-- Extracted records --
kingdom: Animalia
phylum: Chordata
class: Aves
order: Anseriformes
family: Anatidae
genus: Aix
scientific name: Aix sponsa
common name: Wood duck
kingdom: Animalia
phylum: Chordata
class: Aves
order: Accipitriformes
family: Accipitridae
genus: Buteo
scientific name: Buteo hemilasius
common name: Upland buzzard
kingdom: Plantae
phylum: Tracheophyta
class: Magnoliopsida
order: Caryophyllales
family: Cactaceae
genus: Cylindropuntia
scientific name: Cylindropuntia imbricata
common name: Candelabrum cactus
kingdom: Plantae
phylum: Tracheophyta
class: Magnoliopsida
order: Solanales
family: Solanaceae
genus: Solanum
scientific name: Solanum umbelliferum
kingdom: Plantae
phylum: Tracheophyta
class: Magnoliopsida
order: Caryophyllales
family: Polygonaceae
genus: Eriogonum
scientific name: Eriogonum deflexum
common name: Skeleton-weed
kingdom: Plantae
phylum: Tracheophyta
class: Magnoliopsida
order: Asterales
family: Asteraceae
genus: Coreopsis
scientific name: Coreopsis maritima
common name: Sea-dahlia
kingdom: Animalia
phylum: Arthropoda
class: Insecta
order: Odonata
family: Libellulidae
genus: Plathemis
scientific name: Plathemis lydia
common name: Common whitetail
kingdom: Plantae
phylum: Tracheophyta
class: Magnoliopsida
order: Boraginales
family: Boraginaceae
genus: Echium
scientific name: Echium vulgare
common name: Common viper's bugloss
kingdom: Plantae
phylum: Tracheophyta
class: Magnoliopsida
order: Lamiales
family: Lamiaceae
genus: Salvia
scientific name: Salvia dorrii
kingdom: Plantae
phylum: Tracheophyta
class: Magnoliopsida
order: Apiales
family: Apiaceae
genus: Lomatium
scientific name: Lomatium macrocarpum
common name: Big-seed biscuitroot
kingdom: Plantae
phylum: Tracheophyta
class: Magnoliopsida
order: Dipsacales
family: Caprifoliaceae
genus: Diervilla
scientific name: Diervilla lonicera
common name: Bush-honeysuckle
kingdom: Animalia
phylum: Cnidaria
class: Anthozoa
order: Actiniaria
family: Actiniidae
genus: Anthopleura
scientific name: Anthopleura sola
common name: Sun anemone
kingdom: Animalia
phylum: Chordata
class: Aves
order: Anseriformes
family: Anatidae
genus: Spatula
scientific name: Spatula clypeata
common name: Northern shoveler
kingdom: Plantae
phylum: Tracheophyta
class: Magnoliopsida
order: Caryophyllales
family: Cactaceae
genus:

-- Work instructions --
Report every line of the records that contains the string "common", copying each line in full. Case matters.

-- In response --
common name: Wood duck
common name: Upland buzzard
common name: Candelabrum cactus
common name: Skeleton-weed
common name: Sea-dahlia
common name: Common whitetail
common name: Common viper's bugloss
common name: Big-seed biscuitroot
common name: Bush-honeysuckle
common name: Sun anemone
common name: Northern shoveler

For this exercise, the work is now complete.